▶ [Passage provided]:
* Start *
I get the following result:

<Node name="n1" matches="n3 n5"/>

<Node name="n2" matches=""/>

<Node name="n3" matches="n1 n5"/>

<Node name="n4" matches=""/>

<Node name="n5" matches="n1 n3"/>

<Node name="n6" matches=""/>

<Node name="n7" matches=""/>


Here is a complete XSLT 1.0 solution that is general enough so that it would produce correct results even when a Node is allowed to have children with any name:

<xsl:stylesheet version="1.0"
 xmlns:xsl="http://www.w3.org/1999/XSL/Transform"
 xmlns:ext="http://exslt.org/common" exclude-result-prefixes="ext">
 <xsl:output omit-xml-declaration="yes" indent="yes"/>
 <xsl:strip-space elements="*"/>

 <xsl:key name="kNodeBySign" match="Node" use="@signature"/>

 <xsl:template match="/*">
     <xsl:variable name="vrtfPass1">
      <xsl:apply-templates/>
     </xsl:variable>

     <xsl:apply-templates mode="pass2"
* End *
▶ [Collected material]:
* Start *
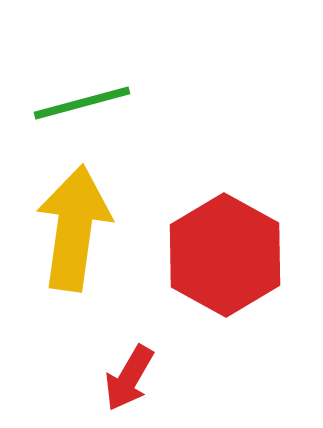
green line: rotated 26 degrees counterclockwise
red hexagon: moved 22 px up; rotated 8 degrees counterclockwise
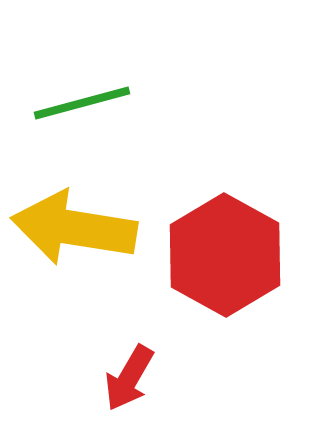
yellow arrow: rotated 89 degrees counterclockwise
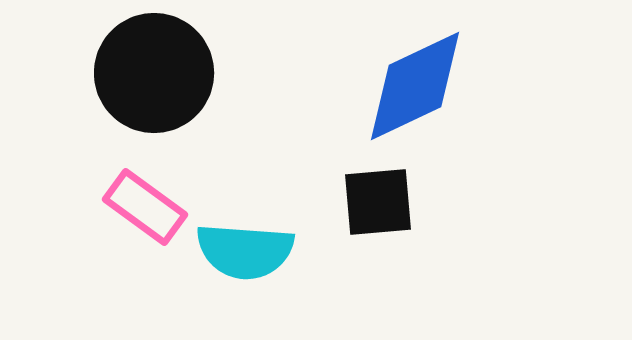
* End *
▶ [Required task 1]: In the result shown in the XSLT excerpt, which nodes have an empty matches attribute?
▶ [Required task 2]: Can you extend the XSLT excerpt from the point where it stops?
The material has no connection to the XSLT excerpt.

▶ [Task output 1]: n2, n4, n6, n7

▶ [Task output 2]:
          select="ext:node-set($vrtfPass1)"/>
 </xsl:template>

 <xsl:template match="Node">
  <Node name="{@name}">
   <xsl:variable name="vSignature">
    <xsl:for-each select="*">
     <xsl:sort select="name()"/>
     <xsl:sort select="@value"/>
      <xsl:value-of select="concat(name(),'+++',@value)"/>
    </xsl:for-each>
  </xsl:variable>

  <xsl:attribute name="signature">
   <xsl:value-of select="$vSignature"/>
  </xsl:attribute>
  </Node>
 </xsl:template>

 <xsl:template match="/" mode="pass2">
  <xsl:for-each select=
    "Node[generate-id()
         =
          generate-id(key('kNodeBySign',@signature)[1])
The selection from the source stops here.